Have we heeded Roosevelt’s warning? We can clearly foresee the devastation climate change will bring. Yet many modern Republicans, particularly those in Congress, are aligning themselves with the polluters and the deniers to manufacture doubt about the science and to fight any limits on greenhouse gas emissions.
Roosevelt, a Republican, had foresight to protect the natural resources we rely on, but his once great party has lost track of his ideals. Democrats and Republicans should be working with President Obama to implement his Climate Action Plan to reduce carbon pollution. But when the Environment and Public Works Committee recently held an oversight hearing on the President’s plan, what did we get from our Republican colleagues? Flat out climate denial—the polluter party line.
Theodore Roosevelt, the great Republican conservationist, stood up to polluting special interests. He was, in the name of the recent book, the Wilderness Warrior. Today, too many Republicans in Congress have joined polluting, corporate special interests in their war on the wilderness.
Perhaps they should listen to another Roosevelt.

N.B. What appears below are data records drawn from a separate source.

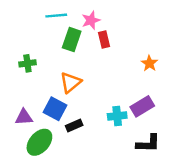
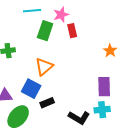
purple rectangle: (142, 106) -> (104, 87), turned -60
cyan cross: (117, 116) -> (102, 110), moved
black L-shape: (148, 143) -> (79, 118), moved, turned 30

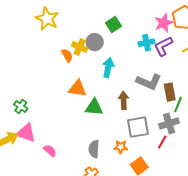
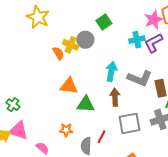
cyan arrow: (108, 68) -> (111, 71), moved
red line: (162, 142) -> (101, 137), moved
orange star: (121, 147) -> (66, 130), moved

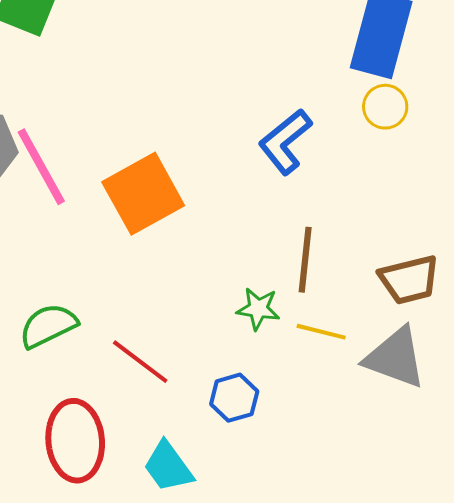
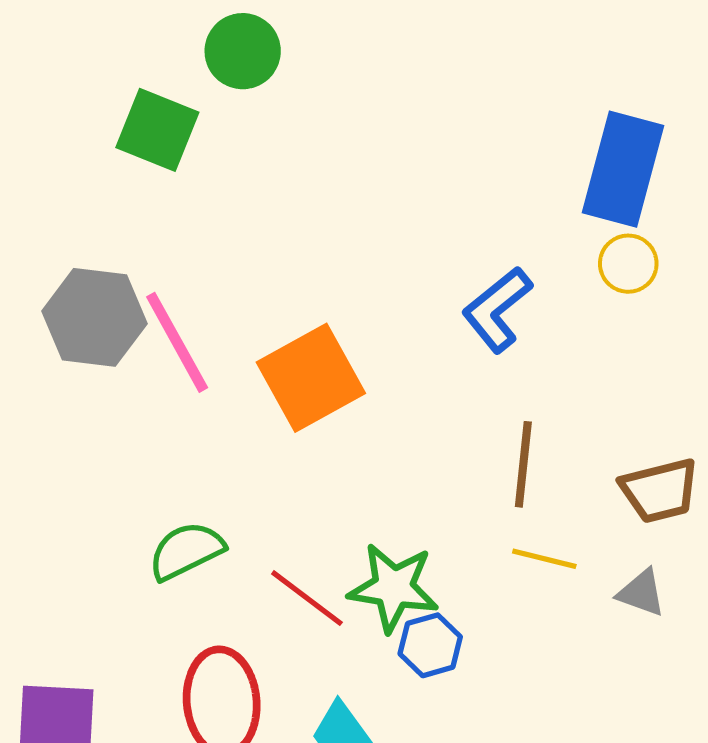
green star: (258, 309) -> (393, 588), moved, size x1.6
gray triangle: (395, 358) -> (641, 593), size x0.6

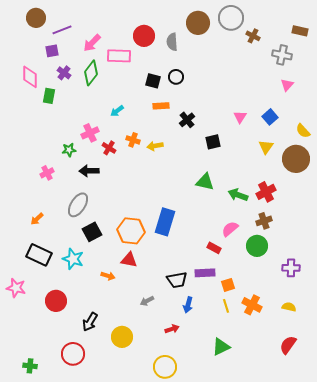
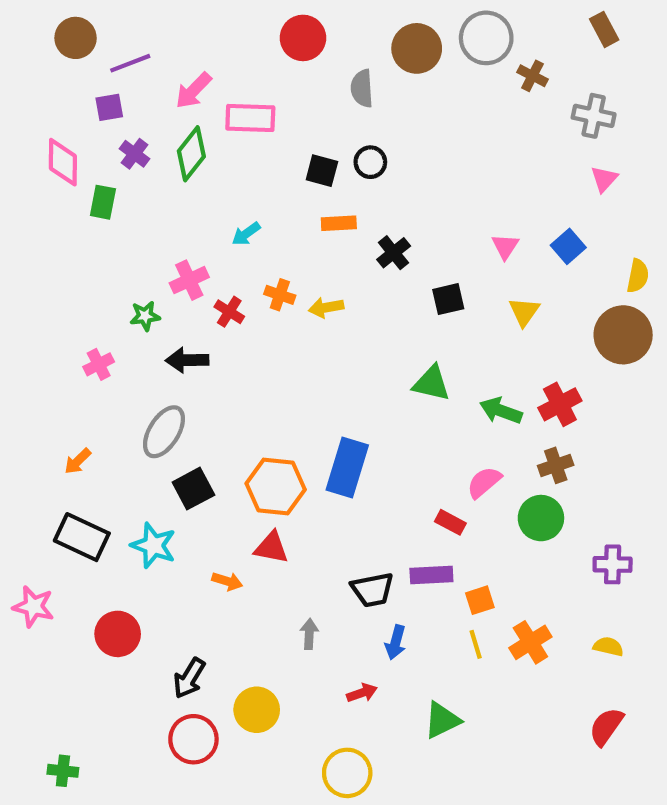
brown rectangle: (300, 31) -> (604, 29), moved, turned 49
red circle: (144, 36) -> (303, 38), moved
yellow semicircle: (303, 131) -> (638, 276), turned -126
yellow triangle: (266, 147) -> (524, 312), moved
gray arrow: (147, 301) -> (309, 634), turned 120
orange cross: (252, 305) -> (530, 642), turned 30
green triangle: (221, 347) -> (442, 720), moved
red circle: (73, 354) -> (193, 739), moved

Theodore Roosevelt IV, the great grandson of the twenty-sixth president—and still a Republican. He wants his fellow Republicans to return to the values of his great grandfather. “It seems to be beyond the scope of many on the right to say, for instance, that species extinction, as a result of unrestrained human activity, is immoral and indefensible; that our refusal to seriously engage in a global effort to address climate change is unethical and imprudent.”
Mr. President, there are such clear warnings. The facts speak for themselves. The denial position has shown itself to be nonsense; a sham. Yet, in Congress, we sleepwalk on. Every day, more and more Americans realize the truth, and they increasingly want this Congress to wake up. They know that climate change is real.
Well, it is time to wake up and to do the work necessary to combat climate change. It is time for us to heed the words of President Theodore Roosevelt: “Here is your country. Cherish these natural wonders, cherish the natural resources, cherish the history and romance as a sacred heritage, for your children and your children’s children. Do not let selfish men or greedy interests skin your country of its beauty, its riches or its romance.”
Let us wake up. I thank the presiding officer, I yield the floor, and I note the absence of a quorum.